Similarly, when Grayson is not involved in an offensive play, there are times where his eyes glaze over and he takes a break. These seem to be the points where he makes the most mistakes and turnovers. “Taking plays off” is a popular practice for stars in this league, and while rest may be justifiable for a star or starter who will be needed to put forth their best play at the end of the game, role players are going to be on the floor for less minutes. They get more down time to recover between stints. When playing 15-20 minutes or less a night, they should not need to be taking very many plays off. If he does find himself needing to take frequent plays off, I would hope that he increases his cardio regimen ASAP.

So what is his ceiling?

To help put things into perspective, I took a look at an old 2014 Sports Illustrated article on 4-year college players who became All-Stars in the NBA. Here is their “All-Four-Year Team” of players drafted before 2014:


Damian Lillard, Blazers | Weber State | 2012 No. 6 pick

J.J. Redick, Clippers | Duke | 2006 No. 6 pick

Chandler Parsons, Rockets | Florida | 2011 No. 38 pick

David West, Pacers | Xavier | 2003 No. 8 pick

Tim Duncan, Spurs | Wake Forest | 1997 No. 1 pick


George Hill, Pacers | IUPUI | 2008 No. 26 pick

Jeremy Lin, Rockets | Harvard | undrafted

Wesley Matthews, Blazers | Marquette | undrafted

Draymond Green, Warriors | Michigan State | 2012 No. 35 pick

David Lee, Warriors | Florida | 2005 No. 30 pick

Nick Collison, Thunder | Kansas | 2003 No. 12 pick

Roy Hibbert, Pacers | Georgetown | 2008 No. 17 pick

In this list, I find three good comps for Grayson Allen: Chandler Parsons, Wesley Matthews, and fellow Duke Blue Devil J.J. Redick. Both are sharpshooters, with Parsons a better playmaker, and Redick a pure off-ball scorer. In the best-case scenario, I envision Grayson Allen as a smaller version of Chandler Parsons. A solid starter who could potentially make a few all-star teams, barring injuries.

In another good scenario, a playmaking, rebound-grabbing version of J.J. Redick may be closer what we end up seeing. I feel this would look very much like Wesley Matthews on paper—although Wesley is more of a defensive specialist than we will likely see from Grayson. In 2013-14, one of Matthews’ best seasons, he averaged 16.4pts/3.5reb/2.4ast/0.9stl on 39.3% 3pt. Add a couple assists and subtract a little defense, and that could very well be what we see from Grayson. Grayson may end up being the type of player who is a consistent role player on a contender who helps you win games. He may be a starter for a few years, but ultimately find his niche coming off the bench for 20-28 minutes a night.

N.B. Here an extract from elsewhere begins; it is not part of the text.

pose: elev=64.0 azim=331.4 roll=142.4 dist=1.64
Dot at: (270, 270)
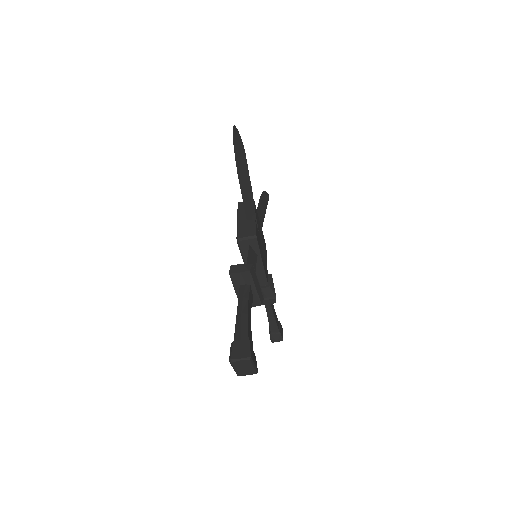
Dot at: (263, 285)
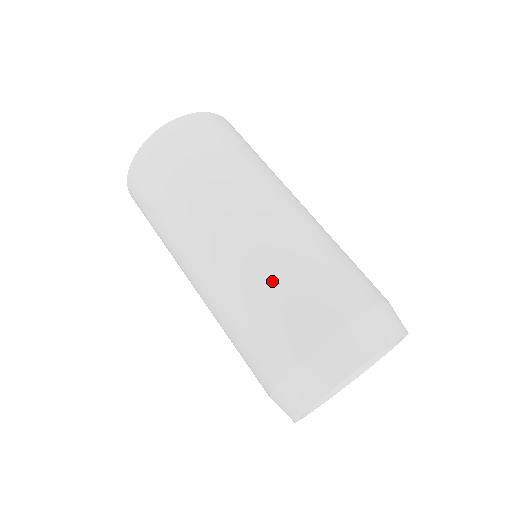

Worst-case scenario would be if Grayson did not put any work into the defensive end. It is hard to see him earning nearly as much playing time in that case—especially for the Jazz. In that world, he would be limited to 10-15 minutes a night, and possibly less if it were for a contending team. It is hard to imagine him falling out of the league entirely, even in this scenario, considering the strengths he has that are already apparent in his rookie preseason. For a floor comparison, I would suggest a player like Omri Casspi but adding significant athleticism.

All in all, Grayson Allen is an exciting edition to this young, fresh rendition of the Utah Jazz roster. He should be a regular fixture on the team this year, as we continue to shoot for our goal of an NBA championship. Thanks to the length of our players, many of the guards in the “logjam” will be able to try their hand at the Small Forward position, opening up some potential minutes for Grayson and others.

The prediction I made a few weeks ago still stands, that we will see Grayson Allen playing 20+ minutes a night by the end of this season, but it is entirely up to Grayson to make that happen.

Edit: After reviewing the statistics of the “All-Four-Year Team”, I decided to add Wesley Matthews as another player comp.